Planilhas de Excel são sintomas. Não ferramentas.

Hoje pela manhã, durante uma sessão da minha mentoria em arquitetura corporativa, a conversa foi direta:
planilha sombra não é sobre “mau uso do Excel” — é sobre falha arquitetural.

Foi o Maicon quem trouxe um exemplo cirúrgico:
um gestor financeiro que precisa rodar uma projeção que o ERP não entrega.
Resultado? Planilha.
Rápida. Flexível. Funciona.
Mas fora do sistema, fora do radar, fora da governança.
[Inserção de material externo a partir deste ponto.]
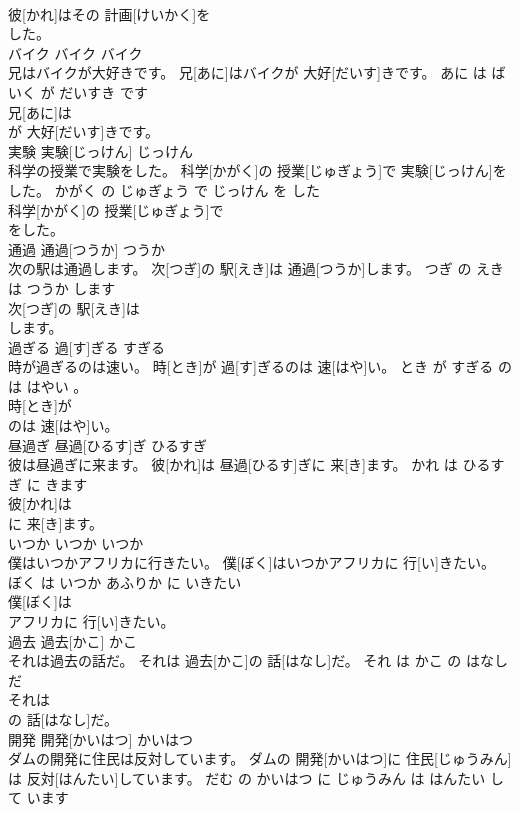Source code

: \documentclass[8pt]{extreport}
\begin{document}
\begin{CJK}{UTF8}{min}
\\	彼[かれ]はその 計画[けいかく]を
\\	した。			
\\	バイク	バイク	バイク	
\\	兄はバイクが大好きです。	兄[あに]はバイクが 大好[だいす]きです。	あに は ばいく が だいすき です	
\\	兄[あに]は
\\	が 大好[だいす]きです。			
\\	実験	実験[じっけん]	じっけん	
\\	科学の授業で実験をした。	科学[かがく]の 授業[じゅぎょう]で 実験[じっけん]をした。	かがく の じゅぎょう で じっけん を した	
\\	科学[かがく]の 授業[じゅぎょう]で
\\	をした。			
\\	通過	通過[つうか]	つうか	
\\	次の駅は通過します。	次[つぎ]の 駅[えき]は 通過[つうか]します。	つぎ の えき は つうか します	
\\	次[つぎ]の 駅[えき]は
\\	します。			
\\	過ぎる	過[す]ぎる	すぎる	
\\	時が過ぎるのは速い。	時[とき]が 過[す]ぎるのは 速[はや]い。	とき が すぎる の は はやい 。	
\\	時[とき]が
\\	のは 速[はや]い。			
\\	昼過ぎ	昼過[ひるす]ぎ	ひるすぎ	
\\	彼は昼過ぎに来ます。	彼[かれ]は 昼過[ひるす]ぎに 来[き]ます。	かれ は ひるすぎ に きます	
\\	彼[かれ]は
\\	に 来[き]ます。			
\\	いつか	いつか	いつか	
\\	僕はいつかアフリカに行きたい。	僕[ぼく]はいつかアフリカに 行[い]きたい。	ぼく は いつか あふりか に いきたい	
\\	僕[ぼく]は
\\	アフリカに 行[い]きたい。			
\\	過去	過去[かこ]	かこ	
\\	それは過去の話だ。	それは 過去[かこ]の 話[はなし]だ。	それ は かこ の はなし だ	
\\	それは
\\	の 話[はなし]だ。			
\\	開発	開発[かいはつ]	かいはつ	
\\	ダムの開発に住民は反対しています。	ダムの 開発[かいはつ]に 住民[じゅうみん]は 反対[はんたい]しています。	だむ の かいはつ に じゅうみん は はんたい して います	

\end{CJK}
\end{document}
E isso não é exceção. É recorrente.

A planilha prospera onde a arquitetura falha.
Ela resolve no curto prazo, enquanto grita por evolução estrutural.

O que ela expõe?

  • A fragmentação da verdade.
  • A ausência de controle e rastreabilidade.
  • A dependência de quem fez — e não de quem precisa.
  • O retrabalho e a repetição improdutiva.
  • A demanda real que TI ainda não conseguiu ouvir.

Planilha é workaround.
É grito disfarçado de solução.

Não se trata de proibir o Excel.
Se trata de escutar o que essas planilhas estão dizendo —
e responder com arquitetura.

Isso envolve:

  • Mapear o uso real.
  • Entender as lacunas que o usuário está tentando preencher.
  • Evoluir a aplicação.
  • Reforçar governança.
  • Oferecer alternativas seguras, integradas e sustentáveis.

A planilha sombra é o espelho de um sistema que parou no tempo.
E ignorar isso é escolher o improviso como estratégia.